CASINO

Concessions, lease deals boost RGB International FY 2017 profit

TAGs: Asia, rgb international

Malaysian-based game technology provider RGB International Bhd forecasts double-digit profit growth for fiscal year 2017, fueled by its five concessions and leasing deals in Asia.

The Star Online reported that the group expects its turnover to jump by MYR50 million (US$12.46 million) this year after signing concessions in Cambodia, Philippines, Timor Leste, Laos, and Nepal in 2016 and 2017.

Concessions, lease deals boost RGB International FY 2017 profitDatuk Chuah Kim Seah, group managing director of RGB, announced that the company has sealed a deal to supply 900 new gaming machines to Donaco International’s Cambodian casino Star Vegas (DSV). The company has already delivered 80 of the 900 machines to DSV.

“Under the agreement we signed, RGB will also manage all the existing machines, which adds up to 1,500 units,” Chuah said, according to the news report.

Golden Sands Dili in Timor Leste and SKKS Slot Club in Laos have inked separate deals with RGB for the supply of 250 and 150 new machines, respectively. RGB is to deliver the machines to Golden Sands by the second quarter of 2018, while 60 units have already been delivered to SKKS Slot.

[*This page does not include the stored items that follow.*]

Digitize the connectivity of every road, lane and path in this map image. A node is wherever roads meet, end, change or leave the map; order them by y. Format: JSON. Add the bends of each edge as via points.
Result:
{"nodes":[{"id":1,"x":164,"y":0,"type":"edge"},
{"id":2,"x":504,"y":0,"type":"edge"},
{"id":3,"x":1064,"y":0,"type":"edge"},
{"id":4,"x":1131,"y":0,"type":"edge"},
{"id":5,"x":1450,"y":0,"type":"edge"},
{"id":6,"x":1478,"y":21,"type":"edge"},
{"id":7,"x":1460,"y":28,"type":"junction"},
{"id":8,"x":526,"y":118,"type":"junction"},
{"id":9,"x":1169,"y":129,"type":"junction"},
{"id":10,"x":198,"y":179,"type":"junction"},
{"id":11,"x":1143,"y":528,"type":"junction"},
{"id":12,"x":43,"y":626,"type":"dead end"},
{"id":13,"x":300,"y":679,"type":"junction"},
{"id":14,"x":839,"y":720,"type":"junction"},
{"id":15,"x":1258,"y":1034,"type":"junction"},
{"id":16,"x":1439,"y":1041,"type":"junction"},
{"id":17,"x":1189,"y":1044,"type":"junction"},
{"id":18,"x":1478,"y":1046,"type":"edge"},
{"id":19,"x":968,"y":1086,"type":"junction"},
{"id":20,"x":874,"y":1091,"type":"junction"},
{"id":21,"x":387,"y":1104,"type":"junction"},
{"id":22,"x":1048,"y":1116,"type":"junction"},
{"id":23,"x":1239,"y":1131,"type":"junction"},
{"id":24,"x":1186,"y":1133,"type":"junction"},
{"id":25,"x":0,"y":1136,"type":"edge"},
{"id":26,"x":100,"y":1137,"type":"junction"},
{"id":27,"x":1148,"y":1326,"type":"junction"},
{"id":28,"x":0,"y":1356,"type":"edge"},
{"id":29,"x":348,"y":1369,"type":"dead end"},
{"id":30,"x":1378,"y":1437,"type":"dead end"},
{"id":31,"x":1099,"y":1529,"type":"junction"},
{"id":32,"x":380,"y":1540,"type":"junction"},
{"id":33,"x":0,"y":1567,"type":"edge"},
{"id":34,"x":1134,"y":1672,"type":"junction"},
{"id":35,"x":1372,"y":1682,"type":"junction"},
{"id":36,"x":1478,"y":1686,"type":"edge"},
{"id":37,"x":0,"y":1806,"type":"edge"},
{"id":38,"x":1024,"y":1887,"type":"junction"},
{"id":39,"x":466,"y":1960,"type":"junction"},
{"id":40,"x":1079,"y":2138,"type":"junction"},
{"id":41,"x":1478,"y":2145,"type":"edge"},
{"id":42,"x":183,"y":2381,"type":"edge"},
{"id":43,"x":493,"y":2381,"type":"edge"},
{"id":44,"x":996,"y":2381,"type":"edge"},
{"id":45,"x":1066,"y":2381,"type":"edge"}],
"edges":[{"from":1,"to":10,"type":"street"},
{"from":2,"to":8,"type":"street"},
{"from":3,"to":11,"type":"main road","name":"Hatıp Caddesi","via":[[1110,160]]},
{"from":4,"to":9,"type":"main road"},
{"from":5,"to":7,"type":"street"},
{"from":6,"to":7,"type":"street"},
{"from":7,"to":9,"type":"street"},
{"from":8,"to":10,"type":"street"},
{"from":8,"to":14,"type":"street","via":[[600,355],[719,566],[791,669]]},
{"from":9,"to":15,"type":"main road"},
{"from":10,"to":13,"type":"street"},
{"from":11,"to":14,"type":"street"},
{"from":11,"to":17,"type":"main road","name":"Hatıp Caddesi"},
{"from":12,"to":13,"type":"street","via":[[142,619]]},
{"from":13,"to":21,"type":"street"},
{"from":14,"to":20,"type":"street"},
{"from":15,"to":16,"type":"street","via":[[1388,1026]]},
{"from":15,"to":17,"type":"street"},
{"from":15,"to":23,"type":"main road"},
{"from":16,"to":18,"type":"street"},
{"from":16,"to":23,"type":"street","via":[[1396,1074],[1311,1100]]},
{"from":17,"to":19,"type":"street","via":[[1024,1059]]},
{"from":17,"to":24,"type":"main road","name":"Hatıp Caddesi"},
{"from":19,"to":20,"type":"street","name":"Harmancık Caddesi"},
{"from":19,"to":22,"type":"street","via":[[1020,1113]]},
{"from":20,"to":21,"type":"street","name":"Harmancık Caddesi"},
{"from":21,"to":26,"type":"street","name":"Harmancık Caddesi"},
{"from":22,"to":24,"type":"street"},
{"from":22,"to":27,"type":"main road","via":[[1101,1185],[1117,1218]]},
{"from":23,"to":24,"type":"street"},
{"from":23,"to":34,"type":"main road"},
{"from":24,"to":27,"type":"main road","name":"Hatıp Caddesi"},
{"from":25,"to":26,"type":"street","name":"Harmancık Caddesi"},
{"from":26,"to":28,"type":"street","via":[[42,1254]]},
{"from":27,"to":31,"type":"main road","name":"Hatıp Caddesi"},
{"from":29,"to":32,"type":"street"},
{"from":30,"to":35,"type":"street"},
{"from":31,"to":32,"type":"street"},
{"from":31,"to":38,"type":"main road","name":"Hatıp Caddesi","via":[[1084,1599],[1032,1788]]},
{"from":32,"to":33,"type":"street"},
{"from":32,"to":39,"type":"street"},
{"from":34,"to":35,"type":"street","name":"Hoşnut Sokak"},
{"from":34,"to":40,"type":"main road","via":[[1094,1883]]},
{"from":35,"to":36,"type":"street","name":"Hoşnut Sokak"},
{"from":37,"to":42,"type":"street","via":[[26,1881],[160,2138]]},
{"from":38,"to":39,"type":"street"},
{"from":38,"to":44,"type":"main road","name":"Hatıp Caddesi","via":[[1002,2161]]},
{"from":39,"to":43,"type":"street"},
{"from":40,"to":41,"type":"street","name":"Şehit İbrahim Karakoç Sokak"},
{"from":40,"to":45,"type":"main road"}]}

The company is also supplying 200 machines to Casino Royale in Kathmandu, Nepal, 60 of which have already been delivered, according to Chuah.

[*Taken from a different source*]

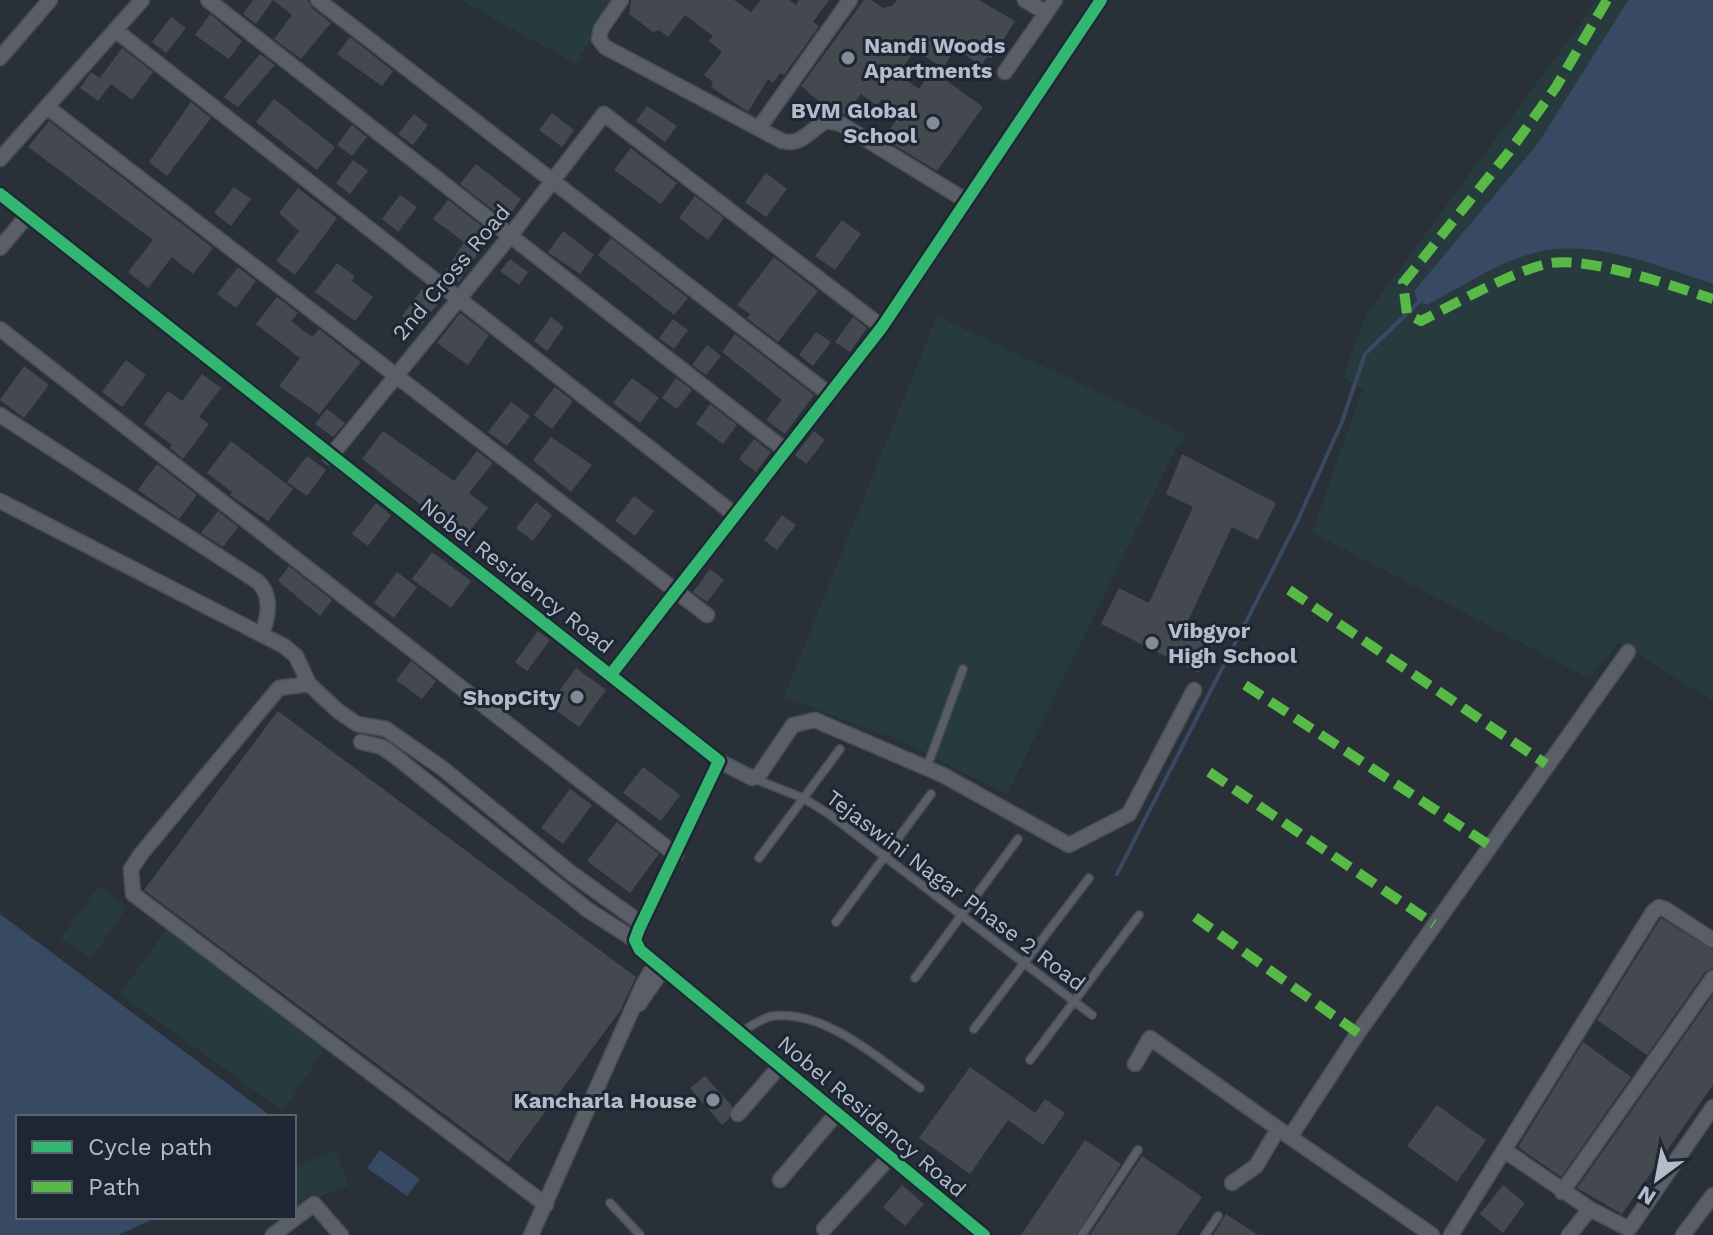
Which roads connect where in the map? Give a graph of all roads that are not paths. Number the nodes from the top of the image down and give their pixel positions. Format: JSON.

Meanwhile, Chuah said the state-run Philippine Amusement and Gaming Corporation has tapped RGB to supply a jackpot system that will connect the state regulator’s 160 gaming machines in 14 casinos nationwide.

RGB will also deliver some 679 machines and 25 card shuffling and chip sorting machines worth MYR92 million ($22.92 million) to an integrated resort in Vietnam by mid-April 2018, according to Chuah.

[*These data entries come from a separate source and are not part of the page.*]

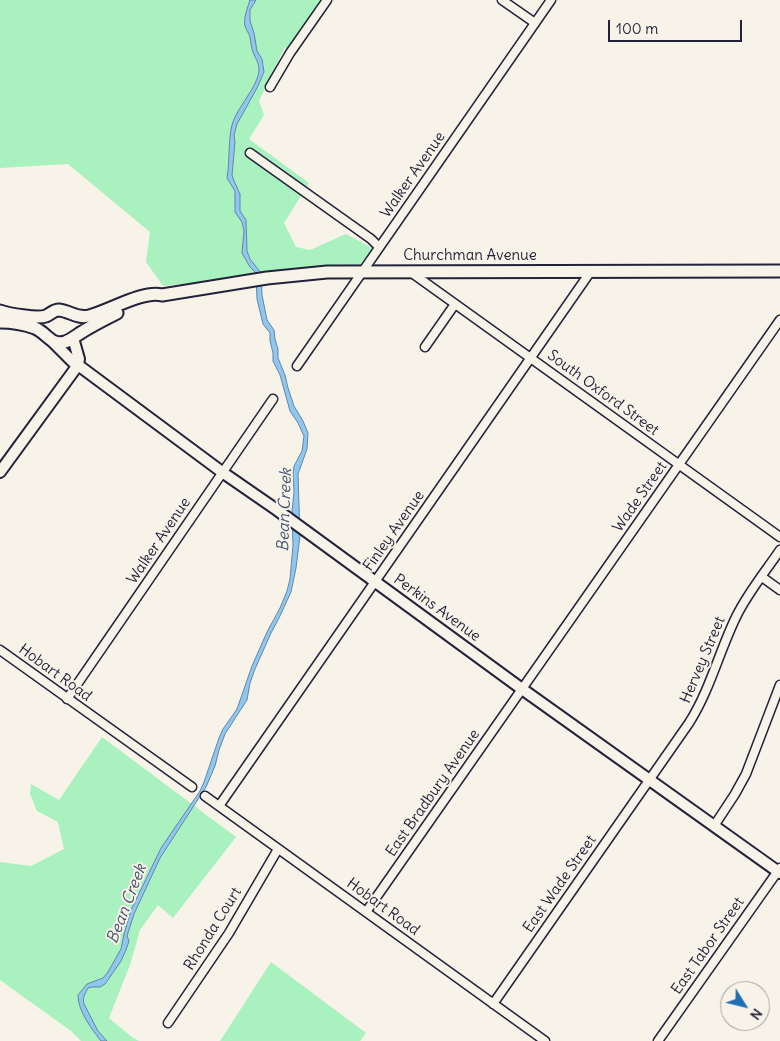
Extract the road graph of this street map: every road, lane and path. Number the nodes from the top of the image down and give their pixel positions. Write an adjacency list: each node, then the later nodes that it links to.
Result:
1 (327, 0): 5 (street)
2 (502, 0): 4 (street)
3 (551, 0): 4 (street, Walker Avenue)
4 (535, 24): 7 (street, Walker Avenue)
5 (270, 87)
6 (250, 153): 7 (street)
7 (379, 247): 11 (street, Walker Avenue)
8 (410, 271): 9 (main road, Churchman Avenue); 11 (main road, Churchman Avenue); 13 (street, South Oxford Street)
9 (591, 271): 10 (main road, Churchman Avenue); 23 (street, Finley Avenue)
10 (780, 271)
11 (362, 272): 12 (main road, Churchman Avenue); 25 (street, Walker Avenue)
12 (162, 295): 15 (main road, Churchman Avenue); 20 (main road, Churchman Avenue)
13 (455, 304): 22 (street); 23 (street, South Oxford Street)
14 (0, 311): 16 (main road, Churchman Avenue)
15 (70, 314): 16 (main road, Churchman Avenue); 20 (main road)
16 (46, 316): 19 (main road)
17 (780, 320): 27 (street, Wade Street)
18 (0, 322): 19 (main road)
19 (44, 333): 21 (main road)
20 (74, 337): 21 (main road, Churchman Avenue); 24 (street)
21 (54, 342): 24 (street, Perkins Avenue)
22 (425, 347)
23 (531, 358): 27 (street, South Oxford Street); 33 (street, Finley Avenue)
24 (78, 365): 28 (street); 29 (street, Perkins Avenue)
25 (297, 366)
26 (273, 399): 29 (street, Walker Avenue)
27 (679, 465): 30 (street, South Oxford Street); 37 (street, Wade Street)
28 (0, 472)
29 (222, 472): 33 (street, Perkins Avenue); 38 (street, Walker Avenue)
30 (780, 537)
31 (780, 550): 32 (street, Hervey Street)
32 (762, 577): 34 (street); 39 (street, Hervey Street)
33 (376, 582): 37 (street, Perkins Avenue); 42 (street, Finley Avenue)
34 (780, 590)
35 (0, 650): 38 (street, Hobart Road)
36 (780, 685): 43 (street)
37 (522, 689): 39 (street, Perkins Avenue); 46 (street, East Bradbury Avenue)
38 (67, 699): 40 (street, Hobart Road)
39 (650, 780): 43 (street, Perkins Avenue); 47 (street, East Wade Street)
40 (192, 787)
41 (205, 796): 42 (street, Hobart Road)
42 (218, 806): 44 (street, Hobart Road)
43 (714, 826): 45 (street, Perkins Avenue)
44 (278, 849): 46 (street, Hobart Road); 48 (street, Rhonda Court)
45 (779, 871): 50 (street, East Tabor Street)
46 (366, 912): 47 (street, Hobart Road)
47 (493, 1004): 49 (street, Hobart Road)
48 (168, 1023)
49 (545, 1041)
50 (658, 1041)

In the future, Chuah said the company plans to expand its business in countries that will benefit from China’s One Belt, One Road initiative.

“We expect these countries, most of which are locations where we already have a presence, to boom with investments that they will attract in the near future,” Chuah said. “This is why we are now recruiting new staff to handle the expansion of our business in the One Belt, One Road region.”